While focusing primarily on M. fascipennis male genitalia, we diverged occasionally onto the rest of the metasoma, eventually discovering two concave impressions on the front edge of the second sternite (S2) with some pore-like openings (Fig. 1).
This structure resembles the cuticular modifications around sternal gland openings (orifices) of termites (Noirot and Quennedey 1974). In termites the cuticle is perforated above some glands, allowing the gland secretion to reach the body surface (in other cases pores are absent so the extract diffuses through the uninterrupted cuticle).
The volume rendered images of the Megalyra specimen revealed that indeed, there is a pair of exocrine glands (‘eg’ in the image below) on the front of the second sternite (S2). Beside the gland we were able to visualize other anatomical structures; the bottom of the metasoma is covered with fat bodies (fb). These organs are analogous with the human liver as they play an essential role in energy storage and utilization.
The fiber-like anatomical structures on the image above are muscles that move the sternites relative to each other (see smart box below).
|Box 1. How Insects are telescoping their abdomen?
Sternites and tergites are stiff and harder plates covering the upper- and lower sides of the metasoma. They are connected to each other by more flexible, membrane-like structures (conjuntivae) and muscles. Plates overlap the ones behind them externally, so the front end of each plates is obscured by the plate ahead (in internal view as shown on Figure 2, the plates behind overlap the frontal ones). Plates on the hymenopteran metasoma are moved relative to each resulting the metasoma to act like a small, and very flexible telescope as you can see in this video. This movement is actually caused by the contraction of metasomal muscles.
Muscles, in general when contract (shorten) can pull things together but when they relax (elongate) they don’t push them away. For that an extra set of muscles are needed. Three pairs of muscles connect two subsequent plates in the metasoma (image above). Two of these, internal muscle and external protractor muscle connect the front edge of the plates while one pair, the external retractor muscle connects the anterior edge of the plate in the back with the hind part of the plate in the front. Alternate contraction/relaxation of these muscles are mostly responsible for the versatile movement of the metasoma.
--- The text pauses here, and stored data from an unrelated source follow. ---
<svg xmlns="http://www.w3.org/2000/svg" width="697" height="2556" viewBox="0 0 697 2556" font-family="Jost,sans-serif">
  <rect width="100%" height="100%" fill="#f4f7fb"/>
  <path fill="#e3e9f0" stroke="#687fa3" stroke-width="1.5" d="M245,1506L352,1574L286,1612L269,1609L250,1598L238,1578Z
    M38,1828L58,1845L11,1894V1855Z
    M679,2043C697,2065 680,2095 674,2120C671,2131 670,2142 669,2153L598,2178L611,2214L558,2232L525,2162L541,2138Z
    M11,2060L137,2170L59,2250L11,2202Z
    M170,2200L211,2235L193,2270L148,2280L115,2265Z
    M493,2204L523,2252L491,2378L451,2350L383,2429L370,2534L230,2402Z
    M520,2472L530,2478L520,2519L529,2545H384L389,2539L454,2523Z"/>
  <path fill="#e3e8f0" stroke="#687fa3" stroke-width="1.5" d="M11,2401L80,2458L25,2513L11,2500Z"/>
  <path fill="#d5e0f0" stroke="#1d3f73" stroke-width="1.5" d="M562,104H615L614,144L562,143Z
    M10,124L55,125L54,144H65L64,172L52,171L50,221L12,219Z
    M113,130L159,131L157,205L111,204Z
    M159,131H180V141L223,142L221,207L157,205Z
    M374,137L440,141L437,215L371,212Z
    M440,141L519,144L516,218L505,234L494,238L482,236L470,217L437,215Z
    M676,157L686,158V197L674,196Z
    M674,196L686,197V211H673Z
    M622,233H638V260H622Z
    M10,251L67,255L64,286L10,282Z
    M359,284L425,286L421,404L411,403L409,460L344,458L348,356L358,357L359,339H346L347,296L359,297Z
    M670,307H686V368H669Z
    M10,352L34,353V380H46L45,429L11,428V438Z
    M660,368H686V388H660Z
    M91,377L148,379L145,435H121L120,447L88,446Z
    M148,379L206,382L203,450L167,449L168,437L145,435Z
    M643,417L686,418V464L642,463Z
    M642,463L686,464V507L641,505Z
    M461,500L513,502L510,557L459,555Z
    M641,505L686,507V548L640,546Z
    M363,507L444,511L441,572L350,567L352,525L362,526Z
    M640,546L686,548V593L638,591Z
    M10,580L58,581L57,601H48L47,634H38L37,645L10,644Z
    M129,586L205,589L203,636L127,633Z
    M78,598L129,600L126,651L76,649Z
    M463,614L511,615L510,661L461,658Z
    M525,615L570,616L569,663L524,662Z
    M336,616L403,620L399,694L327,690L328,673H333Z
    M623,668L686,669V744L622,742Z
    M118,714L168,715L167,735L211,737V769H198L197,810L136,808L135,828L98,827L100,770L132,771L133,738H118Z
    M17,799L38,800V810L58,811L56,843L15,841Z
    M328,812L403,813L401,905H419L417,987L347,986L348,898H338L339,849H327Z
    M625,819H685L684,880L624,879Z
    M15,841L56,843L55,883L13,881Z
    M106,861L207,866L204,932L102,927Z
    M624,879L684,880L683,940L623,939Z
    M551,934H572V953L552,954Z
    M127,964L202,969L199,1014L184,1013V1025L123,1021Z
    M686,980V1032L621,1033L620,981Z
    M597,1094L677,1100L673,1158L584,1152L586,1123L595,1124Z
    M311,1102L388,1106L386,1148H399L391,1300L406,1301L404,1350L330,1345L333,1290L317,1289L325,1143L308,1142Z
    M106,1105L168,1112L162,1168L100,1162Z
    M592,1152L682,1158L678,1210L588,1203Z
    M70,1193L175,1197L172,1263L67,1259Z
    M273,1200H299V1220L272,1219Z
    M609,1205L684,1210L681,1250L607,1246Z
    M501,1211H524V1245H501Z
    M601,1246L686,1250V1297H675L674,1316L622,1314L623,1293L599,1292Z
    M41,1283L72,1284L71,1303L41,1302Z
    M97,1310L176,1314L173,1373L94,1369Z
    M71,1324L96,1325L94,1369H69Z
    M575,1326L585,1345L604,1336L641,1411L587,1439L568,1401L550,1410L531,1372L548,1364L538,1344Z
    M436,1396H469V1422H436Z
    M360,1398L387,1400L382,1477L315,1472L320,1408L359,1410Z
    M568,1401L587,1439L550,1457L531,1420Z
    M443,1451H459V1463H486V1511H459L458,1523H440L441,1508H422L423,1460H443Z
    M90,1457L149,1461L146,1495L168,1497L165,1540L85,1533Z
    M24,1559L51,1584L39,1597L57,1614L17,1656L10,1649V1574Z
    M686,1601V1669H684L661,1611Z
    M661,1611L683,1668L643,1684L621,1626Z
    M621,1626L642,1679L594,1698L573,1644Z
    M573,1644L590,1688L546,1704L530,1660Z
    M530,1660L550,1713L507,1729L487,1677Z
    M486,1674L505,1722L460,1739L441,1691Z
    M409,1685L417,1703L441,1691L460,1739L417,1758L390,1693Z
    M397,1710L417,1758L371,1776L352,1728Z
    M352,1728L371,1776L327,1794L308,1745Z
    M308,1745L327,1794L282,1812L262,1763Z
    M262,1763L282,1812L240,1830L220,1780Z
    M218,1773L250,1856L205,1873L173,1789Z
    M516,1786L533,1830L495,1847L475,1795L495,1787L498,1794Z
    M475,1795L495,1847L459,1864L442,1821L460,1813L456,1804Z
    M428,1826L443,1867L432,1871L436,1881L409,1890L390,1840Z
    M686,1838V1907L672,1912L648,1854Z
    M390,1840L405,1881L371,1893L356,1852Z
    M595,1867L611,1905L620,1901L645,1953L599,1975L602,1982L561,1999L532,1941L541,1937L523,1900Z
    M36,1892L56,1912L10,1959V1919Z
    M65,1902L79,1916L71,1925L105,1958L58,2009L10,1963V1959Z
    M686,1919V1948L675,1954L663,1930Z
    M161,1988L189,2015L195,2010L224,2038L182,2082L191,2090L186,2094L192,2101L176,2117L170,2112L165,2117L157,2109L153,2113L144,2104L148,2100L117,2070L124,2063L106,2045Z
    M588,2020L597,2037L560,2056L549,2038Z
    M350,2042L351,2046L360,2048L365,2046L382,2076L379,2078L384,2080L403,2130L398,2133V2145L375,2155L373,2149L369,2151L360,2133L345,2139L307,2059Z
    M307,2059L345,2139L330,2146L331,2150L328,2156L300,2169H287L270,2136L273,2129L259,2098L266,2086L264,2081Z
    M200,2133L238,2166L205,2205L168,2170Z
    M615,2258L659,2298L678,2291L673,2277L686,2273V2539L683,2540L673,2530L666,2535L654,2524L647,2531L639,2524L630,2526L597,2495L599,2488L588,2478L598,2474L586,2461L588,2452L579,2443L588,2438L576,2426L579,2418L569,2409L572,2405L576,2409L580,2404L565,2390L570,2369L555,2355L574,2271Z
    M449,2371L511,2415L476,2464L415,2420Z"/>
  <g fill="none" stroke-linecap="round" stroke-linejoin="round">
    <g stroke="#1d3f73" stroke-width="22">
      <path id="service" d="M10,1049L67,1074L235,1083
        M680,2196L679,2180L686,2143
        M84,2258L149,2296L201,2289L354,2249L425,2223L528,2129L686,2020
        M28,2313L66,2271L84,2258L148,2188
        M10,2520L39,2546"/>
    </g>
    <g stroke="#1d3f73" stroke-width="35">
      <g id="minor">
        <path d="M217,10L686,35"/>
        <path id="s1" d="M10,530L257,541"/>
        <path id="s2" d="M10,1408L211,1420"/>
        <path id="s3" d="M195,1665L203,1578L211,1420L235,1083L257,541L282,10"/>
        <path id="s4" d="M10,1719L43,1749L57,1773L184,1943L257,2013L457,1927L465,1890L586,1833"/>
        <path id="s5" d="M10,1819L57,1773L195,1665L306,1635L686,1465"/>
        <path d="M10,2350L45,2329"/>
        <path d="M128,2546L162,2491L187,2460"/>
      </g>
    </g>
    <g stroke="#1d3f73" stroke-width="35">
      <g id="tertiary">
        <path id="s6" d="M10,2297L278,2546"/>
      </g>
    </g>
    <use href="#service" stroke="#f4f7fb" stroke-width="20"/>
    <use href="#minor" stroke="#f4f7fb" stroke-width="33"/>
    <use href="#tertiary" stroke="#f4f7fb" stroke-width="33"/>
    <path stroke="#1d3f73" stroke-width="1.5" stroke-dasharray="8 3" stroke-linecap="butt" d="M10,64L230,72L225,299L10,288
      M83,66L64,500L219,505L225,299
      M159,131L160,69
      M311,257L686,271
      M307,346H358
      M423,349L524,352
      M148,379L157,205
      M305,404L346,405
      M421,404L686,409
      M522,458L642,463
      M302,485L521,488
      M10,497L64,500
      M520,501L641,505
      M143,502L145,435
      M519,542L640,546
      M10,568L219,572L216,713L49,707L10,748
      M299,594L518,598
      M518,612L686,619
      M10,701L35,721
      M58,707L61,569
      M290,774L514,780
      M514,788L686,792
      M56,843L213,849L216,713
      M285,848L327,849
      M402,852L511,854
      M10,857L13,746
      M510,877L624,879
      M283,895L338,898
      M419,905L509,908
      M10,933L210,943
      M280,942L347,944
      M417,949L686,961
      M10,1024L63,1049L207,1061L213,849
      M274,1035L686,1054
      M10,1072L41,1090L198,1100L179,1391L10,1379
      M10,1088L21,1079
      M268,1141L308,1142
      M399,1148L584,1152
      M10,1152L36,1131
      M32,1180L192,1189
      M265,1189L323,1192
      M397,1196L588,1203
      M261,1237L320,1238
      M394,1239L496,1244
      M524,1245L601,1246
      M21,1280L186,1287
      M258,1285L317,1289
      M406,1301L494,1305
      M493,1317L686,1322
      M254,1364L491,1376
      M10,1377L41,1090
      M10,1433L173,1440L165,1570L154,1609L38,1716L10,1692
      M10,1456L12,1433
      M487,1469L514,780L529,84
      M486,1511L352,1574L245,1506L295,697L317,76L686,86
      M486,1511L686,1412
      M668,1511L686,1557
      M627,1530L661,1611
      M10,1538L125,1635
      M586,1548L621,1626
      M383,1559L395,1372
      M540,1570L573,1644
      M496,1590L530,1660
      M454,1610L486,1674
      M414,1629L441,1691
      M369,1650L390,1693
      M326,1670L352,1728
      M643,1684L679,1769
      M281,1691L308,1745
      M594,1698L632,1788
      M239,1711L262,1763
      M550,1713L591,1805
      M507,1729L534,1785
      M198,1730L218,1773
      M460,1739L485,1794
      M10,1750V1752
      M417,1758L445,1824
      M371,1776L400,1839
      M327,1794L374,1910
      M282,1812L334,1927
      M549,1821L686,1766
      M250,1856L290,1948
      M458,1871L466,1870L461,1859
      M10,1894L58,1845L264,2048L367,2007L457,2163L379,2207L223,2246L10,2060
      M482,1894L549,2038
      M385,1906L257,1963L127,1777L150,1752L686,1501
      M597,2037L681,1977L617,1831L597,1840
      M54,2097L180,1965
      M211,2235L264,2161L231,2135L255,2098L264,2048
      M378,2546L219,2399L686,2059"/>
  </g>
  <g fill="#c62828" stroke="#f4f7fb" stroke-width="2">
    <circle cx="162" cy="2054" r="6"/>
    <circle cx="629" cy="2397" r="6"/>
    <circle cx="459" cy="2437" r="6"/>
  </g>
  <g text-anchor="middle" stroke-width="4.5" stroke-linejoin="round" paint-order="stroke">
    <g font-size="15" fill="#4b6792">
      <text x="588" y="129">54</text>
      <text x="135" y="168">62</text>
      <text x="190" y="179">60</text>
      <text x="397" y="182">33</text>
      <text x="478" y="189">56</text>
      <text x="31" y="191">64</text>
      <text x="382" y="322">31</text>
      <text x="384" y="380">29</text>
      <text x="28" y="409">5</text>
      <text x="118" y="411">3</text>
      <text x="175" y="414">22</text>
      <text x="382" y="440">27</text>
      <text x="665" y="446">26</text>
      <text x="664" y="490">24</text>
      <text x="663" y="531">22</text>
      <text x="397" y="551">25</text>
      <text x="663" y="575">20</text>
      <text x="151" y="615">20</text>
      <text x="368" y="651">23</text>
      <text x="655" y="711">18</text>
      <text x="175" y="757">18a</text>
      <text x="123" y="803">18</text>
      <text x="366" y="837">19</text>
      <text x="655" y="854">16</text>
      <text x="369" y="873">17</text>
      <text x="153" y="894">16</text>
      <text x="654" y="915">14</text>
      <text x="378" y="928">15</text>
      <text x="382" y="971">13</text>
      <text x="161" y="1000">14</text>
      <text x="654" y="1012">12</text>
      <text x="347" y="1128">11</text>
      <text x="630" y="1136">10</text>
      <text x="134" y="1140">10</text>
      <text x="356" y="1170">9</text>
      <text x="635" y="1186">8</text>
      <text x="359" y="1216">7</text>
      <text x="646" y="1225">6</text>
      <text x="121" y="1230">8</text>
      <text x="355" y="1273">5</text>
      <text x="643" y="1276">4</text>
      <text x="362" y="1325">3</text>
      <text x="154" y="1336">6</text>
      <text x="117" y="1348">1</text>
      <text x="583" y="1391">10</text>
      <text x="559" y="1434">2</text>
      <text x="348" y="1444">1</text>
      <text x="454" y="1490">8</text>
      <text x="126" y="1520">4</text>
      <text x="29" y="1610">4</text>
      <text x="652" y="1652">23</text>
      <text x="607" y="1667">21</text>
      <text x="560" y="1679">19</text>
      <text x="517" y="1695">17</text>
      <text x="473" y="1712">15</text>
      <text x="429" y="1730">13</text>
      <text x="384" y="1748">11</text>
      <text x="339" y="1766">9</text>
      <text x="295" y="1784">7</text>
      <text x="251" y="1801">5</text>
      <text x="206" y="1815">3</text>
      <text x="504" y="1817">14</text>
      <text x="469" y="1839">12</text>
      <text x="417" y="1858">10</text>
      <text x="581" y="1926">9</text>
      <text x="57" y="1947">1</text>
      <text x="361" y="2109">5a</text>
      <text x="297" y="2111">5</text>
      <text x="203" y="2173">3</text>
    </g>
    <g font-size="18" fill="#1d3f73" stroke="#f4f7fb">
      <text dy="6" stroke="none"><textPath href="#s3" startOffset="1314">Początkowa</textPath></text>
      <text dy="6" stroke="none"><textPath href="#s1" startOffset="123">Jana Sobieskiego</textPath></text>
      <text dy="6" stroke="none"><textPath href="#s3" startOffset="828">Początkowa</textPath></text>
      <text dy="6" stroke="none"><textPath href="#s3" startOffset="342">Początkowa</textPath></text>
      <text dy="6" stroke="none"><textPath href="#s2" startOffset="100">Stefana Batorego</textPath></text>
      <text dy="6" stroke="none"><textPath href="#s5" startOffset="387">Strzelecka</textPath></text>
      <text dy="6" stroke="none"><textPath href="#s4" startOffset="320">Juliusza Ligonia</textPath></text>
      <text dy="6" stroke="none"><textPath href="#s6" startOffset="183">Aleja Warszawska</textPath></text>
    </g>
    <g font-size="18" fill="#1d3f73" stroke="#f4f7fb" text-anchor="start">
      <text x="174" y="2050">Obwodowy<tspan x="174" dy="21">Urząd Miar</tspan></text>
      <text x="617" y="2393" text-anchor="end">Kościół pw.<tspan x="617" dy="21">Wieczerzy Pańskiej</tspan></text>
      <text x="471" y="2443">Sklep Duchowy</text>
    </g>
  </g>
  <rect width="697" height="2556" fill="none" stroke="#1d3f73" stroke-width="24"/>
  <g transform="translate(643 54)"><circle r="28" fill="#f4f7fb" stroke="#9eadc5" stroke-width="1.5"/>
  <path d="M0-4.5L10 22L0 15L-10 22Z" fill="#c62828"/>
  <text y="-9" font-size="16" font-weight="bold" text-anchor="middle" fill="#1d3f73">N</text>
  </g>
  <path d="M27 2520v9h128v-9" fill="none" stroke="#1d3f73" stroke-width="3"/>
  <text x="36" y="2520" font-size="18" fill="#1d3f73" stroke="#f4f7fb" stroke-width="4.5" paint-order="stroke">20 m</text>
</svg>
The newly discovered gland of Megalyra is an anterior sternal gland (Buckingham and Sharkey 1988, Quicke 1990) that opens at the front margin of the sternite. Depending of the actual position of the plates, the impression with gland openings are either obscured by the more frontal plate or are disclosed. The telescoping movement of metasomal sternite hence are actually control the release of the gland extract that accumulates possibly in the impression (image below).
This intricate control of gland release is an interesting type of evolutionary adaptation, whereby an existing system serves a new function. Although accurate examination with transmission electron microscope is required for the proper characterization of this new gland we think that it is a nice addition to our knowledge on the Hymenoptera exocrine gland system. Especially that this is the first report on the presence of an exocrine grant from this superfamily.